The return value is loaded from stack memory into register w0.
The ldp instruction performs a pair load to restore the frame pointer (x29) and link register (x30).
Finally, the stack pointer (sp) is incremented by 32 bytes to perform stack deallocation before the ret instruction
redirects the Control Flow back to the address stored in the link register.
The following analysis examines the optimized assembly code generated with the -O2 flag.
$ rm -f (path filter *.out); clang -O2 -target aarch64-linux-gnu --sysroot=/usr/aarch64-linux-gnu -static add.c -o app.out; qemu-aarch64 ./app.out
11 = 11$ llvm-objdump -d --disassemble-symbols=add app.out
app.out: file format elf64-littleaarch64
Disassembly of section .text:
00000000004007f0 <add>:
4007f0: 0b000020 add w0, w1, w0
4007f4: d65f03c0 retIn the unoptimized execution, each recursive call of add(x + 1, y - 1) triggers the function prologue,
resulting in the allocation of a new activation record.
This manifests as O(n) space complexity, as the stack grows linearly with the input value of y.
| Higher Address |
+--------------------+
| add(1, 10) Frame | (Initial Call: a = 1, b = 10)
+--------------------+
| add(2, 9) Frame |
+--------------------+
| add(3, 8) Frame |
+--------------------+
| add(4, 7) Frame |
+--------------------+
| add(5, 6) Frame |
+--------------------+
| add(6, 5) Frame |
+--------------------+
| add(7, 4) Frame |
+--------------------+
| add(8, 3) Frame |
+--------------------+
| add(9, 2) Frame |
+--------------------+
| add(10, 1) Frame |
+--------------------+
| add(11, 0) Frame | (Base Case: x = 11, returns x)
+--------------------+ <--- SP (Current Stack Pointer)
| Lower Address |The -O2 optimization level identifies the recursive call as a Tail Call.
The compiler recognizes that the current stack frame can be reused,
as no further operations are required after the callee returns.
This reduces the space complexity from O(n) to O(1) and eliminates the overhead associated
with stack frame allocation and deallocation.

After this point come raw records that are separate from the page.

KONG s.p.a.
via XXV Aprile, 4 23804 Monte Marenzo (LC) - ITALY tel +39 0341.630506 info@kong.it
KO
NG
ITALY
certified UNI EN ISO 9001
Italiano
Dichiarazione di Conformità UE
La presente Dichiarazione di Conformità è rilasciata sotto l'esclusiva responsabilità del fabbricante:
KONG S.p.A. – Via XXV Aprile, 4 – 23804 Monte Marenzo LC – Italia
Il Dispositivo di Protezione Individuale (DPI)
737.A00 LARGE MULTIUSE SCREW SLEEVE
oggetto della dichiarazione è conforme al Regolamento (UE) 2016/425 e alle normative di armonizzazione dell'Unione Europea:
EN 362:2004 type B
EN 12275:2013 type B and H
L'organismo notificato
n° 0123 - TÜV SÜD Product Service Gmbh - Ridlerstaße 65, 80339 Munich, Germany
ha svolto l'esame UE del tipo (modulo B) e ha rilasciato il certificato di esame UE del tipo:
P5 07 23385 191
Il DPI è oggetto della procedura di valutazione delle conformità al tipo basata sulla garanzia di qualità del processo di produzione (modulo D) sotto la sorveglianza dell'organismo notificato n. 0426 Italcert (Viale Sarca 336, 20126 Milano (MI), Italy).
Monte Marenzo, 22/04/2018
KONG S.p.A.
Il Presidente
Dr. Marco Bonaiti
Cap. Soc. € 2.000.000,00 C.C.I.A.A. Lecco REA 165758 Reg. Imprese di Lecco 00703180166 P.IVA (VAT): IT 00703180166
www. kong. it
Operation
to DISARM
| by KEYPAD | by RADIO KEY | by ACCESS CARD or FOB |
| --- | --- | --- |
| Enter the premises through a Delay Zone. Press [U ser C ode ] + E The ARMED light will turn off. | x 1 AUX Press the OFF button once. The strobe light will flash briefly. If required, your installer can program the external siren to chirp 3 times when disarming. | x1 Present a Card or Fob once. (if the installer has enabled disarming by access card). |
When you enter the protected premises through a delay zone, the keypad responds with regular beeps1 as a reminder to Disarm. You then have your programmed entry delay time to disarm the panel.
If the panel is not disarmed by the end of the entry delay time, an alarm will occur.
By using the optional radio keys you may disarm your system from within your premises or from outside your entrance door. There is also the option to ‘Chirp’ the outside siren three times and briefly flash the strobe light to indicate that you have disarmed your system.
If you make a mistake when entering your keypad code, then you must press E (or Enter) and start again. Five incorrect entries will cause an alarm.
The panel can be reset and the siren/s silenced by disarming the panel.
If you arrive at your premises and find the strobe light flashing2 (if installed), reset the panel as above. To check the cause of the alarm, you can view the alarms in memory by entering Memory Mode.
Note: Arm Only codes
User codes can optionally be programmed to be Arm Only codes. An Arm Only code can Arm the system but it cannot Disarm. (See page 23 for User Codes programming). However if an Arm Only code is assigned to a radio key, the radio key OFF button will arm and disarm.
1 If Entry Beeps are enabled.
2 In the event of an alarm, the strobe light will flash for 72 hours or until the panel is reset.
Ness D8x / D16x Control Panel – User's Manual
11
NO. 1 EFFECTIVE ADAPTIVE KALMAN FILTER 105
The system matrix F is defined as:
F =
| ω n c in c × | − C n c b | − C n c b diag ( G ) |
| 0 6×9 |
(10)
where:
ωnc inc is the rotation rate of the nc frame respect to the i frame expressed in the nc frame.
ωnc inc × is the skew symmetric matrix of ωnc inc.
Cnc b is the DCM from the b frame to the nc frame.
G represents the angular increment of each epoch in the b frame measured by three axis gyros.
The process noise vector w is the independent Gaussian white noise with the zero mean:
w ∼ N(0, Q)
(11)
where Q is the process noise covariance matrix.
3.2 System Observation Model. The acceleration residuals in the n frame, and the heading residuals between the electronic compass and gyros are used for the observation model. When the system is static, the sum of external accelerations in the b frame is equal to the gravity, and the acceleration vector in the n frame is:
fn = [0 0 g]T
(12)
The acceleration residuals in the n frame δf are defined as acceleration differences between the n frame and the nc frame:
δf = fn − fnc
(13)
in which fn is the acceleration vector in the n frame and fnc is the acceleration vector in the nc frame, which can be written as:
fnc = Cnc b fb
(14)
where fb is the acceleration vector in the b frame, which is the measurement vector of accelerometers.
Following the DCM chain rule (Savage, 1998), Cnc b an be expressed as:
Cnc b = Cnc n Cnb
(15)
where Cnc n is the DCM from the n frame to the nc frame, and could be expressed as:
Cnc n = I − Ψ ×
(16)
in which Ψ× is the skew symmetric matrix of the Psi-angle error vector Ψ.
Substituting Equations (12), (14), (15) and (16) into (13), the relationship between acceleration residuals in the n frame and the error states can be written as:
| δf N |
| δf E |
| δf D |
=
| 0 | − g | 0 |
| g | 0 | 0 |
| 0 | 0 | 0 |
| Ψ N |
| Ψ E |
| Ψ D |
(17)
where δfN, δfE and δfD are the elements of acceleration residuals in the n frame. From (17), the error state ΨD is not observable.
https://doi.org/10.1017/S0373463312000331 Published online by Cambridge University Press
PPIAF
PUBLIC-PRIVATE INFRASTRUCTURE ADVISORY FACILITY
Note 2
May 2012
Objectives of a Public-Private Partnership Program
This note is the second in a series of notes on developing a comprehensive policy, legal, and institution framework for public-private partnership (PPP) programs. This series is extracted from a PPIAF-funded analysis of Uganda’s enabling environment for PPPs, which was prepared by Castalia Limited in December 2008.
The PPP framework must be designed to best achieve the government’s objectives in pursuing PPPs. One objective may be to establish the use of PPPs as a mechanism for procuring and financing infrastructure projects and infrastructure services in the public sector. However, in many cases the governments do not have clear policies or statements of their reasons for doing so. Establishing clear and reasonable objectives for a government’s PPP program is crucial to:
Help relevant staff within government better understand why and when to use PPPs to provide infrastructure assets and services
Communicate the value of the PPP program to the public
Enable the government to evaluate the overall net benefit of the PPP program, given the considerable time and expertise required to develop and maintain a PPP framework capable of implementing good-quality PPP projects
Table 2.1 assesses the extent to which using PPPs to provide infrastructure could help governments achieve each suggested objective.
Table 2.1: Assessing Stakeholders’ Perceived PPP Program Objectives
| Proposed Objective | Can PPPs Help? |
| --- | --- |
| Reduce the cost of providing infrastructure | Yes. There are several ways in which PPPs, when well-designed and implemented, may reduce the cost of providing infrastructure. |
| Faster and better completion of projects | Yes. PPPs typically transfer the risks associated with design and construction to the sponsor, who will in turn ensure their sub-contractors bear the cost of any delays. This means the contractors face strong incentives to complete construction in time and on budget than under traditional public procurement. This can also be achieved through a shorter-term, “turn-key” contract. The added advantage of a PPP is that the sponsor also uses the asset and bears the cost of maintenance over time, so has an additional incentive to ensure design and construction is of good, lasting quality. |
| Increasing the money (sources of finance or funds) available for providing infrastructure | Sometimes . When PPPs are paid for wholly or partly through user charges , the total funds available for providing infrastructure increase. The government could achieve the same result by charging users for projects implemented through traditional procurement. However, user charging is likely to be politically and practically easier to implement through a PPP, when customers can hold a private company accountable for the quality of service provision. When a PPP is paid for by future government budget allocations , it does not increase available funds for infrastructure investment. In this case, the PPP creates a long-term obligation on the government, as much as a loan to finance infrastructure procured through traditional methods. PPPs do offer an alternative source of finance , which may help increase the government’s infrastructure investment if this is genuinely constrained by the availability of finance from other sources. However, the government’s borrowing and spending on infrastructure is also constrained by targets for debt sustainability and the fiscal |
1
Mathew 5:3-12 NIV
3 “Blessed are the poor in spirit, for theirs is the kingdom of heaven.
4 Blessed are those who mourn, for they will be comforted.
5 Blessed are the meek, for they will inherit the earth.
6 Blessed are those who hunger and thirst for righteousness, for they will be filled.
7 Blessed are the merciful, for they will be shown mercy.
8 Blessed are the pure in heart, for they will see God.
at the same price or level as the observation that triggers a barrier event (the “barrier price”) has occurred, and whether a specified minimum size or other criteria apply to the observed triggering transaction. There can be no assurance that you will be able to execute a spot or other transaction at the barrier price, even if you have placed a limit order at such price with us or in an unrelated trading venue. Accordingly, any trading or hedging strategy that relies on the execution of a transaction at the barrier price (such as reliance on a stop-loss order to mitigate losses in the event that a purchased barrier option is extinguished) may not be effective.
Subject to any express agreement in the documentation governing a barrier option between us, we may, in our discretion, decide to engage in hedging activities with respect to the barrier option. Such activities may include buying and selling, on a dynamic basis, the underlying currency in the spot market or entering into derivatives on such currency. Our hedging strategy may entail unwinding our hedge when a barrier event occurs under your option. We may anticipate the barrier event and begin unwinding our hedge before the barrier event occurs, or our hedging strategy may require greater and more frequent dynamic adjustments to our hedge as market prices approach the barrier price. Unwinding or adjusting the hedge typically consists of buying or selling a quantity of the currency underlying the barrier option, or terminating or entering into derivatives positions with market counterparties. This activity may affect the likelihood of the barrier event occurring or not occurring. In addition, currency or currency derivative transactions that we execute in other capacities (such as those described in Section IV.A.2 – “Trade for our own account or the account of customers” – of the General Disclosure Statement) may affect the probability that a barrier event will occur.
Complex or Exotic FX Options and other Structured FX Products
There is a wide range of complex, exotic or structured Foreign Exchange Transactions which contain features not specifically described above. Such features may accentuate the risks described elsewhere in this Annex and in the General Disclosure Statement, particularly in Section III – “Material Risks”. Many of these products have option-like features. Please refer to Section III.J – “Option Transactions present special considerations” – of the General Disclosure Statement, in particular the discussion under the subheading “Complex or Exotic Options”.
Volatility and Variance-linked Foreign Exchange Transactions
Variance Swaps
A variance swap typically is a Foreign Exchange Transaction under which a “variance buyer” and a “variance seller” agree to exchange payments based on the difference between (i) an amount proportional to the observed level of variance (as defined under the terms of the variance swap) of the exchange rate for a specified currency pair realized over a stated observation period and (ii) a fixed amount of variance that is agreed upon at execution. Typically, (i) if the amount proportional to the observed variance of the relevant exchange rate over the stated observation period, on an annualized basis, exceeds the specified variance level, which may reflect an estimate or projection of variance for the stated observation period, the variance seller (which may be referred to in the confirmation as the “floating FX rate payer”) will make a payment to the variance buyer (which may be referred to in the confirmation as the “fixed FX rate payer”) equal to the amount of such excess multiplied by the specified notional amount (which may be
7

| Higher Address | | Higher Address | | Higher Address |
+--------------------+ +-------------------+ +-------------------+ <--- Previous SP
| add(1, 10) Frame | -> | add(2, 9) Frame | -> ... -> | add(11, 0) Frame | (Reused for all steps)
+--------------------+ +-------------------+ +-------------------+ <--- SP (Static: Never moves)
| Lower Address | | Lower Address | | Lower Address | While Tail Call Optimization handles the stack efficiency, Arithmetic Folding is an optimization technique where the compiler analyzes the symbolic behavior of a loop or recursion to replace it with a simplified mathematical expression.
Through Tail Call Optimization and Arithmetic Folding,
the compiler optimizes the recursive logic by eliminating the stack-related and control-flow instructions (totaling 21 instructions) into a single add instruction.
It effectively reduces the space complexity from O(n) to O(1) and minimizes the execution latency to a single instruction cycle.